Textauszug =>
Halbleitertechnologie von A bis Z

Alles über Halbleiter und die Waferfertigung

Implantation

Die Ionenimplantation ist ein Verfahren zur lokalen Dotierung von Wafern. Dabei werden Ionen in einem elektrischen Feld beschleunigt und auf die Wafer gelenkt. Die Eindringtiefe lässt sich sehr genau festlegen, indem die zur Beschleunigung der Ionen benötigte Spannung verringert oder erhöht wird. Da der Prozess bei Raumtemperatur stattfindet können vorher eingebrachte Dotierungen nicht ausdiffundieren. Stellen, die nicht dotiert werden sollen, werden mit einer Maske aus Lack verdeckt.

Durch eine Temperaturbehandlung werden Kristallfehler ausgeheilt, die durch die eingeschossenen Dotieratome verursacht wurden. Zusätzlich werden die Fremdatome auf Gitterplätze bewegt und so "aktiviert" (nach der Implantation sind nur ca. 5% der Atome im Kristallgitter eingebunden).

Um das Channeling zu verhindern werden die Wafer um 7° gekippt zum Ionenstrahl ausgerichtet oder eine Oxidschicht auf dem Wafern aufgebracht, die die Ionen ablenkt.

Bereitgestellte Zeilen =>
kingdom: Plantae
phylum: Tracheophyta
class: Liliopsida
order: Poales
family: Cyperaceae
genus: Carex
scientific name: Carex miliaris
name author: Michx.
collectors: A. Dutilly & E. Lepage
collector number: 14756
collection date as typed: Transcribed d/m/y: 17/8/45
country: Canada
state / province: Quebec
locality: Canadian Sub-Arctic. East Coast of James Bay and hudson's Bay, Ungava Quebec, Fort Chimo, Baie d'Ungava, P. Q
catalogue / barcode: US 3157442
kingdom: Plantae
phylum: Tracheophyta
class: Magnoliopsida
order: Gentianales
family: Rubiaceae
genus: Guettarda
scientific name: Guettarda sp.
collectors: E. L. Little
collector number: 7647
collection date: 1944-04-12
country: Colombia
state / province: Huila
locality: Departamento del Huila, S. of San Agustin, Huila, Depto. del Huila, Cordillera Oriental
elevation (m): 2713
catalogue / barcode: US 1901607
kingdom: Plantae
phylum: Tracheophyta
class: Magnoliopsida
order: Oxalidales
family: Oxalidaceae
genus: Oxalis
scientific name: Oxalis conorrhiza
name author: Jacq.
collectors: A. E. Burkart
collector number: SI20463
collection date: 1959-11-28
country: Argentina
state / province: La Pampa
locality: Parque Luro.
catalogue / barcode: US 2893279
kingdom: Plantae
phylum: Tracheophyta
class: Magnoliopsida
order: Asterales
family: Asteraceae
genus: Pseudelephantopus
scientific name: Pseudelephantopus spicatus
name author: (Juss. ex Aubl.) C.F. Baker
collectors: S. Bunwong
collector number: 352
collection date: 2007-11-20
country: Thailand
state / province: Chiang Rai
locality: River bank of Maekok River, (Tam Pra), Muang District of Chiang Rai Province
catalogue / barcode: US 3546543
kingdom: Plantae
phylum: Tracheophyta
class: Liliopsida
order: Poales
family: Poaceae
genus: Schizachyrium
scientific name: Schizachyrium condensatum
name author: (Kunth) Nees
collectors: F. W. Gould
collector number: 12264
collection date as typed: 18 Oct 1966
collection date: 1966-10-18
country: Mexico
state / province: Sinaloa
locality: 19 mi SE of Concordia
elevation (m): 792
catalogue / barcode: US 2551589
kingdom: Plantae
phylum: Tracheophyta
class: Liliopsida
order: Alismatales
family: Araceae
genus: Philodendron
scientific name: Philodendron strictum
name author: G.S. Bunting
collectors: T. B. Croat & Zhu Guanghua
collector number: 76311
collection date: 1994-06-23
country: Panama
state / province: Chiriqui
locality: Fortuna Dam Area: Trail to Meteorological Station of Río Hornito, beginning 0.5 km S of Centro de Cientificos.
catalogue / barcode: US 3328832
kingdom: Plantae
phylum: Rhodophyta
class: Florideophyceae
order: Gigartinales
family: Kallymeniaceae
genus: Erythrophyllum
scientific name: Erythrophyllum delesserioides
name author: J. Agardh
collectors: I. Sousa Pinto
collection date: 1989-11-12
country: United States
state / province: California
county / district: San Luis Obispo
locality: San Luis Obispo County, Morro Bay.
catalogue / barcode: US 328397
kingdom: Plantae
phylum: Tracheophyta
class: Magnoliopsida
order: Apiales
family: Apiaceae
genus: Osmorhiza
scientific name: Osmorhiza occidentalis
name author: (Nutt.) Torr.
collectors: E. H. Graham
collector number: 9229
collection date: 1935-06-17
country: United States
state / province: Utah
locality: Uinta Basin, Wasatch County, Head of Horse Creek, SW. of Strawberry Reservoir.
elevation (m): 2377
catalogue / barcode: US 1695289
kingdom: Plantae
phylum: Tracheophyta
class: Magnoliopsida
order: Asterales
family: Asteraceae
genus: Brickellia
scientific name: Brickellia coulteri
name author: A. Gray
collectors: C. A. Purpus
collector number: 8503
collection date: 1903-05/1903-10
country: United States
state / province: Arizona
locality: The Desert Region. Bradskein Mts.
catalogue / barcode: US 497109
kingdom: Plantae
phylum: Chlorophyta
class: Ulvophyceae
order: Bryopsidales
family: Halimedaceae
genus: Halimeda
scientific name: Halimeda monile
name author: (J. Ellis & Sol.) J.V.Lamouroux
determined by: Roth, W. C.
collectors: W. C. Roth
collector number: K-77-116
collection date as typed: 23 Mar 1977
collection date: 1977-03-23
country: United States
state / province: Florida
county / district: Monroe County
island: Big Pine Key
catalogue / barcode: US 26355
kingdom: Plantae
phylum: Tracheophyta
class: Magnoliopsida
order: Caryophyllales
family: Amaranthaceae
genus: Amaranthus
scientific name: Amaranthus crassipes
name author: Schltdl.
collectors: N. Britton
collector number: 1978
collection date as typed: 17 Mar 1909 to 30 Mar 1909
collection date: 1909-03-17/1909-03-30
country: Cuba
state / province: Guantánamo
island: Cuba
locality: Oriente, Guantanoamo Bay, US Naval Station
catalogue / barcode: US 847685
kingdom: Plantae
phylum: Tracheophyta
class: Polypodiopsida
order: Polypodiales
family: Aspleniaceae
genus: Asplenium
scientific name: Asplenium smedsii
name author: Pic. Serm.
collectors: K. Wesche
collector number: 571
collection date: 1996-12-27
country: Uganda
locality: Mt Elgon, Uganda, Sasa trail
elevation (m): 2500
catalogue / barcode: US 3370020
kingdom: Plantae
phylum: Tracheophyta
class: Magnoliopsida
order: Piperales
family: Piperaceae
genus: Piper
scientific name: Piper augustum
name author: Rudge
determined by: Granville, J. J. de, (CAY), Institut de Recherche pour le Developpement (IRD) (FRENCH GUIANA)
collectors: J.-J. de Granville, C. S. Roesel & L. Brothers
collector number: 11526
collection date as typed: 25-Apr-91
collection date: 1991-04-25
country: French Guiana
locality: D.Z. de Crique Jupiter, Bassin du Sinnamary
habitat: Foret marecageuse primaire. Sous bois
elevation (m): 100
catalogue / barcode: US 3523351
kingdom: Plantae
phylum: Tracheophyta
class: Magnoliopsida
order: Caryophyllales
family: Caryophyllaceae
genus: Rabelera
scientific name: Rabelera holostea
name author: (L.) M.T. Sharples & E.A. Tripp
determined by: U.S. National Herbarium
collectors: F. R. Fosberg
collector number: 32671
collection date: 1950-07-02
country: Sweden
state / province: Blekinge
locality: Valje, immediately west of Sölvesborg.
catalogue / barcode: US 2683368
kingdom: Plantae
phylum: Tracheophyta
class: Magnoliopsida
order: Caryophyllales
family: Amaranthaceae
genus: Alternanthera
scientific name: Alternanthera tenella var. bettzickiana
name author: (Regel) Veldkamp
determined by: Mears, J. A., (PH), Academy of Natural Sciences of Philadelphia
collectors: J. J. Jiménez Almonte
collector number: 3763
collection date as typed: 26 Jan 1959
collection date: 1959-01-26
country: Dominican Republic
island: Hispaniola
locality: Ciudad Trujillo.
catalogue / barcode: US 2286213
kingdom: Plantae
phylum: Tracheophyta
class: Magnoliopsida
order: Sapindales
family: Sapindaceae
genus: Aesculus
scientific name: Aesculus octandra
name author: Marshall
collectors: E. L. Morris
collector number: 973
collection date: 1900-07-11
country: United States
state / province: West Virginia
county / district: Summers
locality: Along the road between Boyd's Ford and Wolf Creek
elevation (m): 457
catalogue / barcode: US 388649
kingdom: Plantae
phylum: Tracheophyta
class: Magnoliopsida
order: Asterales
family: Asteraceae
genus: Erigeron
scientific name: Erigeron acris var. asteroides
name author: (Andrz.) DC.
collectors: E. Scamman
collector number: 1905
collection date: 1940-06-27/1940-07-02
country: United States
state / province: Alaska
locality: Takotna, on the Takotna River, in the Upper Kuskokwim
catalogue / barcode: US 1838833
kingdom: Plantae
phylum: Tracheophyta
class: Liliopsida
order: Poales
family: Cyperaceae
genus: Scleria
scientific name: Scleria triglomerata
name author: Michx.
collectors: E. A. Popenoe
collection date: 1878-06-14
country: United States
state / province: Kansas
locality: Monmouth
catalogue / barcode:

Aufgabe 1 =>
Entnehmen Sie dem Textauszug zur Ionenimplantation wörtlich die Stelle von „Halbleitertechnologie von A bis Z“ bis „aus Lack verdeckt.“.
Aufgabe 2 =>
Prüfen Sie anhand des Textauszugs zur Ionenimplantation, ob die folgenden Aussagen zutreffen, und antworten Sie jeweils mit Ja oder Nein samt den entscheidenden Worten des Textes als wörtlichem Zitat: (a) Die Ionenimplantation findet bei Raumtemperatur statt. (b) Unmittelbar nach der Implantation ist der Großteil der Fremdatome bereits im Kristallgitter eingebunden. (c) Um Channeling zu verhindern, werden die Wafer gekippt zum Ionenstrahl ausgerichtet.
Die Zeilen haben mit dem Textauszug nichts zu tun.

Antwort 1 =>
Halbleitertechnologie von A bis Z

Alles über Halbleiter und die Waferfertigung

Implantation

Die Ionenimplantation ist ein Verfahren zur lokalen Dotierung von Wafern. Dabei werden Ionen in einem elektrischen Feld beschleunigt und auf die Wafer gelenkt. Die Eindringtiefe lässt sich sehr genau festlegen, indem die zur Beschleunigung der Ionen benötigte Spannung verringert oder erhöht wird. Da der Prozess bei Raumtemperatur stattfindet können vorher eingebrachte Dotierungen nicht ausdiffundieren. Stellen, die nicht dotiert werden sollen, werden mit einer Maske aus Lack verdeckt.

Antwort 2 =>
(a) Ja: „Da der Prozess bei Raumtemperatur stattfindet“
(b) Nein: „nach der Implantation sind nur ca. 5% der Atome im Kristallgitter eingebunden“
(c) Ja: „Um das Channeling zu verhindern werden die Wafer um 7° gekippt zum Ionenstrahl ausgerichtet“